Another creak. Mattie was suddenly certain that William stood on the other side of the door, perfectly awake.

He never went to sleep. He was sitting there in the dark, waiting for me, waiting to punish me no matter when I got home.

“William,” she said, but she couldn’t yell any more, or try to. She didn’t even know if the word actually came out of her mouth.

A third creak. She knew he was deciding whether or not she deserved to stay out all night for coming home later than he’d said to do.

I’m going to die. Everything I’ve done to get here has come to nothing, because William is not going to open that door.

She knew it with the same certainty that the sun would rise in the morning. He wanted to teach her a lesson, and he probably didn’t believe her when she said the creature was following her.

William was not going to let her into the cabin. Mattie should save her energy, stop banging away at the door. She needed to find somewhere to hide. But where?

The storehouse was just as bad as the cabin—William locked the storehouse and kept the key hanging on a special key ring, the one Mattie was never allowed to touch.
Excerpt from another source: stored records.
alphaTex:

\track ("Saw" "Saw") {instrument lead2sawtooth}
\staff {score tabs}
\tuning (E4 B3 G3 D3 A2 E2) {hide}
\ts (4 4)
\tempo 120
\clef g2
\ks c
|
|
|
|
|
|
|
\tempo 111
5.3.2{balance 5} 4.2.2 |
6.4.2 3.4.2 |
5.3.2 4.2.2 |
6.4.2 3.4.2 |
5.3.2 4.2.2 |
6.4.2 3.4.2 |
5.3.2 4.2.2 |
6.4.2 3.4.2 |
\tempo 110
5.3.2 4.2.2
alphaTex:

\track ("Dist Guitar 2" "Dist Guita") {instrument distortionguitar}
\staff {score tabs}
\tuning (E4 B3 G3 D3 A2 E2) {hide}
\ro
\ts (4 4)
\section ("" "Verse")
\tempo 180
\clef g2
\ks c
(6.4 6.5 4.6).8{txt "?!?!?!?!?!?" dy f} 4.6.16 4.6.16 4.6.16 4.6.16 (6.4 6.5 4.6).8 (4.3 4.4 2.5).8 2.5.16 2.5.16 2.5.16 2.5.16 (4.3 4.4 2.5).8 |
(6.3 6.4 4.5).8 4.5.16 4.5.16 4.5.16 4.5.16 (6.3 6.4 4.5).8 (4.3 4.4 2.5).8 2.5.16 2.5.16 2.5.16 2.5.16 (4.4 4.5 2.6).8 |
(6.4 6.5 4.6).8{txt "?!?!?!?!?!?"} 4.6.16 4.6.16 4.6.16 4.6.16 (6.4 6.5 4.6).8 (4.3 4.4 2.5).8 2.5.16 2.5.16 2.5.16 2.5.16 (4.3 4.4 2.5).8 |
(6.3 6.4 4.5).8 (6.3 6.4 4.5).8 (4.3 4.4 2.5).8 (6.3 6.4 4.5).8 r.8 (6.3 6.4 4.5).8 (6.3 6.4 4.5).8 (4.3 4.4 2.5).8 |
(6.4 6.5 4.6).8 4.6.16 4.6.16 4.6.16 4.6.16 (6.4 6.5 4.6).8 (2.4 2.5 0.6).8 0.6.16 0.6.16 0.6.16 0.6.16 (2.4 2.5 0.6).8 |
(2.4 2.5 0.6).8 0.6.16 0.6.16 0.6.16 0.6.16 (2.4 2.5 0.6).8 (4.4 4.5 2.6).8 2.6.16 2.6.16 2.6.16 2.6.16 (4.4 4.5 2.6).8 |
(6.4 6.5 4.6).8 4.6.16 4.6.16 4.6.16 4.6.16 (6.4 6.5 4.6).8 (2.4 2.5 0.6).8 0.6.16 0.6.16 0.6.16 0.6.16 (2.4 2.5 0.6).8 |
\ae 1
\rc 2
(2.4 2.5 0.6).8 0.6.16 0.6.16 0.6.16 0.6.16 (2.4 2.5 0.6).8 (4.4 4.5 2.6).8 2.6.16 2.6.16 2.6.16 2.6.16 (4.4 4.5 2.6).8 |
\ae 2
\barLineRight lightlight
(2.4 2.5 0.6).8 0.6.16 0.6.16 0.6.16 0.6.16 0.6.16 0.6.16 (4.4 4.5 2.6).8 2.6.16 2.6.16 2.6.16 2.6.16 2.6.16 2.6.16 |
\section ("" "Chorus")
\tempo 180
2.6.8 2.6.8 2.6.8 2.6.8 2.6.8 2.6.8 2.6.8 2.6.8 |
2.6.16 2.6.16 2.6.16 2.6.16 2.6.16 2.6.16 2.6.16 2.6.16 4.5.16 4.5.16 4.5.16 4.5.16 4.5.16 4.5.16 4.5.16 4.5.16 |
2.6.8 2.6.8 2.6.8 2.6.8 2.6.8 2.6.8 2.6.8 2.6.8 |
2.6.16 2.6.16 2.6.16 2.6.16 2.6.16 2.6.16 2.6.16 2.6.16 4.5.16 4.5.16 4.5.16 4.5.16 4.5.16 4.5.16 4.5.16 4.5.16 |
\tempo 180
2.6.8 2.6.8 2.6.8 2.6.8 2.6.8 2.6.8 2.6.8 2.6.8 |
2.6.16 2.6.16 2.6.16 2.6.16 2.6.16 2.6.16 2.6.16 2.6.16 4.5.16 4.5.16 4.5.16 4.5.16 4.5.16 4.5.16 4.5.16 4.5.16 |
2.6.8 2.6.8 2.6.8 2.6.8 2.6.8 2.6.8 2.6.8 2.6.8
The only other shelter was the outhouse, and “shelter” was a hopeful word at best.

The outhouse was much less sturdily built than the storehouse and the cabin, being, as William once said (with uncharacteristic crudity), “Only a place to shit out of the wind.”

It wasn’t falling apart, but Mattie had much less confidence in her safety if she hid inside it. On top of everything else, there was the ignominy of hiding for her life inside an outhouse.

The creature roared, and it was as if Mattie had never heard the sound properly before. The deep strangeness of it, the sense that it was many animals’ cries merged into one—those qualities were magnified by the closeness of the monster and the open clearing. Mattie couldn’t wait for William any longer.

He’s not going to let me in anyway. It’s more important that he proves to himself that he’s right about me. If I die out here, it will only be divine punishment in his eyes.